Ill, Exhausted, and Can't Keep up with difficult child

Stress Bunny

Active Member
Hello everyone,

I've visited this site on numerous occasions, but this is the first time I've posted in a long time. I've been sick with a horrible flu for the past week, I work full-time, and I have two difficult children.

My youngest ADHD/ODD difficult child (6yo boy) wanted his neighbor friend to come over today, and I agreed. I am still quite exhausted from the flu, but I thought I could handle it if he had a friend over for a little while. In the meantime, my husband and 14yo difficult child went to a funeral.

Anyway, it ended up being a disaster, as my youngest decided to play dump trucks in the mud in the back yard with his friend. They had changed activities SO many times before they even went outside, as difficult child's ADHD is in full gear today. As the snow is melting, and we have only topsoil beneath, it waws a huge mess. We just built our home last fall, and there is no grass planted yet. So, to make a long story short, I ended up having to clean a dozen large dump trucks, all of difficult child's clothing, and many mud pies out of the garage and back hallway. It took me nearly 2 hours to clean up a mess he made in 15 minutes. I didn't realize the mess they were making right away, and the neighbor boy probably went home all dirty too. So, now I wonder if he'll be allowed to come over any more. It's so hard for difficult child to behave enough to keep friends, and I just feel so guilty that I'm apparently not keeping up with him well enough.
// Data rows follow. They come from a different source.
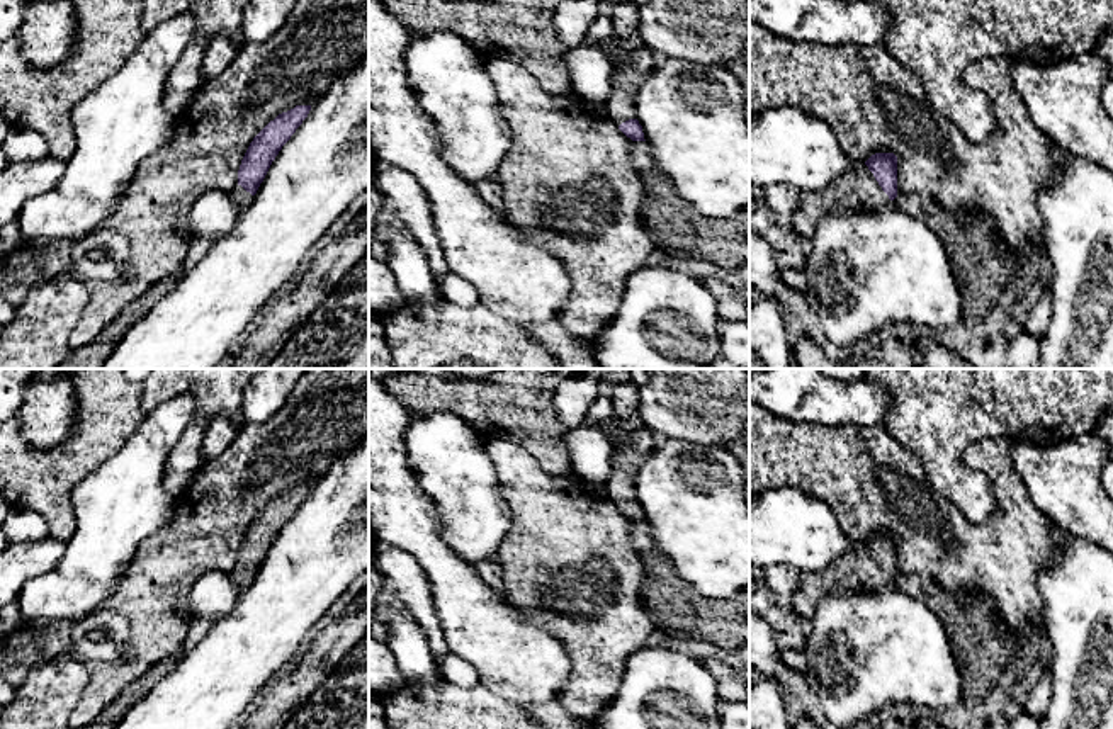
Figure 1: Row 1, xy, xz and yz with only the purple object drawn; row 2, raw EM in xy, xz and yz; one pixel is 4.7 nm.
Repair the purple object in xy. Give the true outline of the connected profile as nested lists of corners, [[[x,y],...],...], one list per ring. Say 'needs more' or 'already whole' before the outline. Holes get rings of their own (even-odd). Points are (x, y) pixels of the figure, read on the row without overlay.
needs more; [[[296,486],[279,494],[253,518],[238,551],[238,566],[231,571],[238,591],[243,591],[251,583],[272,542],[308,498],[309,491],[311,486]]]

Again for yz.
needs more; [[[875,534],[858,549],[843,554],[833,564],[819,573],[800,573],[799,585],[795,593],[792,595],[792,602],[788,603],[794,613],[804,622],[804,629],[807,630],[807,622],[811,620],[819,602],[828,595],[845,595],[855,591],[858,588],[865,590],[880,590],[887,588],[897,578],[897,537],[894,534]]]

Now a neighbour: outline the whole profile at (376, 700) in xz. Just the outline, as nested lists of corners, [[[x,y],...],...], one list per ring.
[[[369,693],[369,729],[389,729],[384,715],[382,693]]]

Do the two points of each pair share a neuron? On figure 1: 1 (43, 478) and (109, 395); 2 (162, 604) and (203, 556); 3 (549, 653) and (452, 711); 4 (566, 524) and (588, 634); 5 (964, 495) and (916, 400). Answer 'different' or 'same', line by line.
1: same
2: same
3: different
4: same
5: same

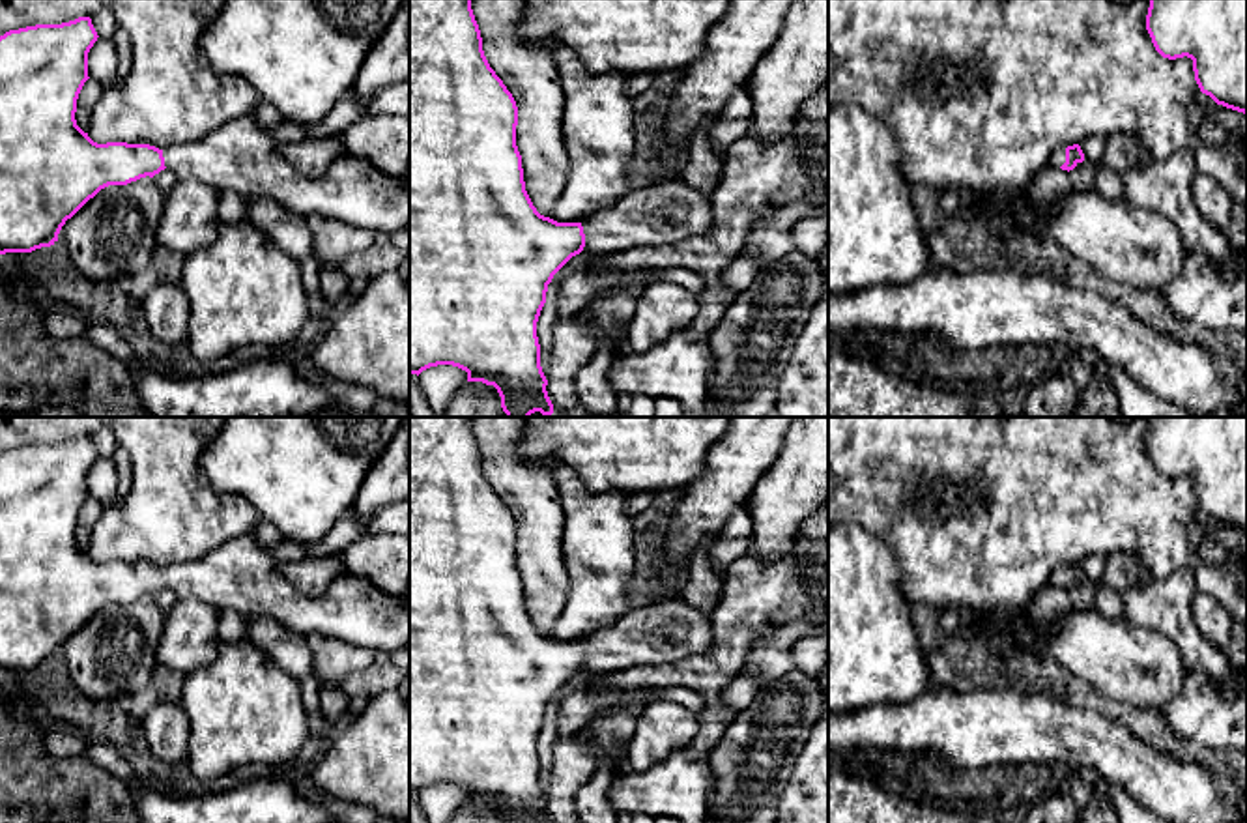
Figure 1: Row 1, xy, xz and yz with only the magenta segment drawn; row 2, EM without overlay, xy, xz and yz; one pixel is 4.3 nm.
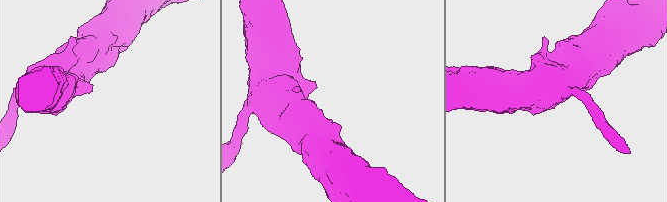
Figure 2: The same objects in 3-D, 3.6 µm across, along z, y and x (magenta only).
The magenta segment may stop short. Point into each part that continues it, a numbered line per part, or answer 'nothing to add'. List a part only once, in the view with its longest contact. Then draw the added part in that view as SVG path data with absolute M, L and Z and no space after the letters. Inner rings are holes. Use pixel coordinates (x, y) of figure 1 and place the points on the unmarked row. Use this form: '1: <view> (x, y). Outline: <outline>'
1: xz (666, 631). Outline: M681 597L630 608L609 628L596 630L581 642L583 670L608 675L634 666L662 666L712 647L710 615L686 604Z

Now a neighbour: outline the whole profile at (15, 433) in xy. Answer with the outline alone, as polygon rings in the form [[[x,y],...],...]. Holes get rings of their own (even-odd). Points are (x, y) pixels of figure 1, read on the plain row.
[[[0,417],[0,455],[36,443],[62,443],[90,436],[112,417]]]

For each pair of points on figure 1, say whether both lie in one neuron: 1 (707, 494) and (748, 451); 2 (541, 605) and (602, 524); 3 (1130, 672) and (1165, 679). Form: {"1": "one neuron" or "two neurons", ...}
{"1": "one neuron", "2": "two neurons", "3": "one neuron"}

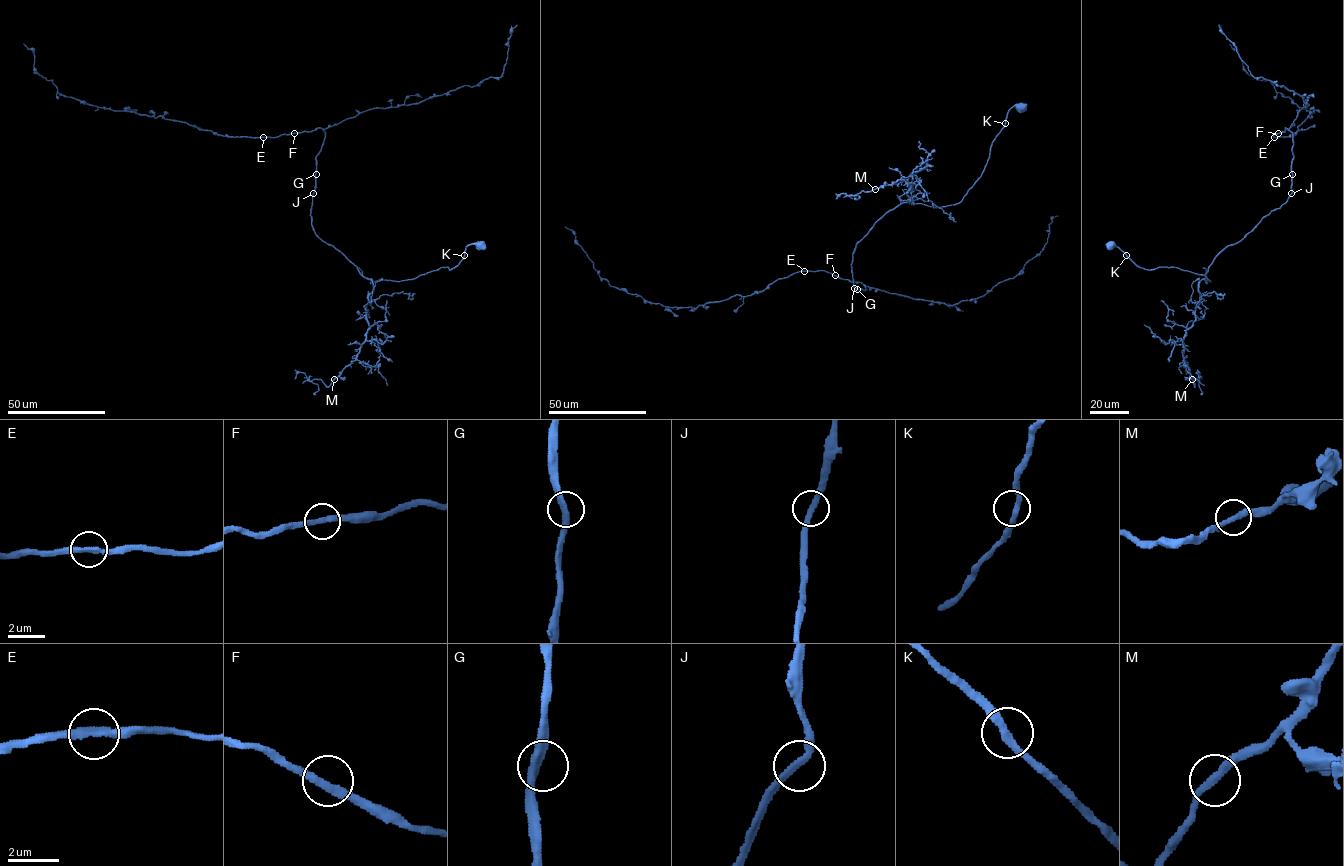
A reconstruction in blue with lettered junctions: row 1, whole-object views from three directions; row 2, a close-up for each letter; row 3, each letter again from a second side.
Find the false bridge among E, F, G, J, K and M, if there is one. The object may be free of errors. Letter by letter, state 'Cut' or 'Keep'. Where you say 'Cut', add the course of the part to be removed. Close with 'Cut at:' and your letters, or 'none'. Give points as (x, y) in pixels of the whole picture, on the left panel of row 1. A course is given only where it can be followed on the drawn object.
E: Keep
F: Keep
G: Keep
J: Keep
K: Keep
M: Keep
Cut at: none

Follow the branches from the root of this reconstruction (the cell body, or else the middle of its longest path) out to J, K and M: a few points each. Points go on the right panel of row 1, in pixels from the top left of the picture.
J: (1111, 245), (1146, 270), (1177, 267), (1210, 281), (1205, 274), (1218, 254), (1240, 242), (1291, 193)
K: (1111, 245), (1118, 247), (1126, 255)
M: (1111, 245), (1146, 270), (1177, 267), (1210, 281), (1200, 281), (1200, 303), (1183, 338), (1183, 358), (1192, 379)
I'm so tired and overwhelmed all the time.

Does anyone else feel this way?

Laurene
 
Laurene,

Yes, my dear. I would bet we ALL feel this way.

There are days when I am counting the minutes until bedtime, because I just don't know how much longer I can take it. Some days are worse than others. It's been said that our kids experience spring fever with reinforcements, and I believe it. I've noticed a lot of "difficult child-ness" complaints on the board in the past week or so.

Welcome back to the board.
 

meowbunny

New Member
You're recovering from the flu. Feeling down and tired goes with the territory. Give yourself a break. Personally, it sounds like you're being a great mom. You didn't feel well and still let another little boy visit.

Boys love mud, even when it's cold outside. Hopefully, the other mom will understand that. You might want to call and explain the boys got into the mud before you even knew it was happening. It happens.

(((((hugs)))))
 

Marguerite

Active Member
OK, they made a mess, but it is what little boys often do. One good thing - at least it wasn't planted flower beds they were messing up. Your garden will still be a fresh slate to draw on when the snow melts enough for you to get some landscaping done.

For future reference - try to have an area for him to make mess in, and segregate it from 'clean' places (if you can) and provide clean-up gear on the boundary. If you can, teach him that yes, excavating is a dirty job, but all good workmen clean up when they're done, so the place looks just as good as before they began their job. So a plumber cleans up any spills and old bits of pipe; an electrician picks up any loose wiring and repairs any holes he had to make to install stuff; a carpenter sweeps up the wood shavings and any dropped nails. It is part of the job, and a householder is entitled to call them back to clean up, or instead ask for a discount on the bill so they can pay someone else to clean the mess.

If he and his friend want to play at excavating, then they need to know that a REAL project manager would make sure that everything was left safe and tidy when the job was over, otherwise he could find himself out of work with his equipment confiscated and licence revoked.

Just a thought - hope it works.

Marg
 

BusynMember

Well-Known Member
Hi there :) I noticed your boys are adopted. I adopted four kids. Were any of your boys exposed to drugs in utero? Are you satisfied with the diagnosis? Do you know anything about their genetic history? I have one child we adopted out of foster care who was exposed to drugs in utero. His first diagnosis. was ADHD/ODD, but it wasn't his last one.
 

Stress Bunny

Active Member
Thanks everyone for listening. I know the mud thing doesn't sound like a big deal, and I guess it really isn't. I'm just so tired all the time chasing after difficult children. I believe both of our difficult children were exposed to nicotene in utero, but nothing else. I am satisfied with their diagnoses. Their ADHD and lack of self control, combined with the defiance is a lot to take. It's too bad they both have these conditions, as it takes its toll on everyone. In fact, grandmas, grandpas, aunts, and uncles avoid spending time with them unless hubby and I are there to monitor everything, as the boys are looked upon as too difficult to handle. We don't have a babysitter, we aren't able to go to church, shopping centers, movies, or restaurants as a family. We don't go on vacations, and we don't invite people over very often. It just usually ends in disaster anyway. So, I've come to accept that this is our life, and it will be for years to come. It's a hard road, but the boys aren't PCs, and it's unreasonable to expect that they should be. I love them so much, I just need a break sometimes, and there is never any relief or rest. This is especially glaring this week, since I've been sick. I guess I harbor some resentment, as I find myself so upset when a coworker asks what our family will be doing for fun on the weekend or something, and all I can think of in my mind is, "Survive!"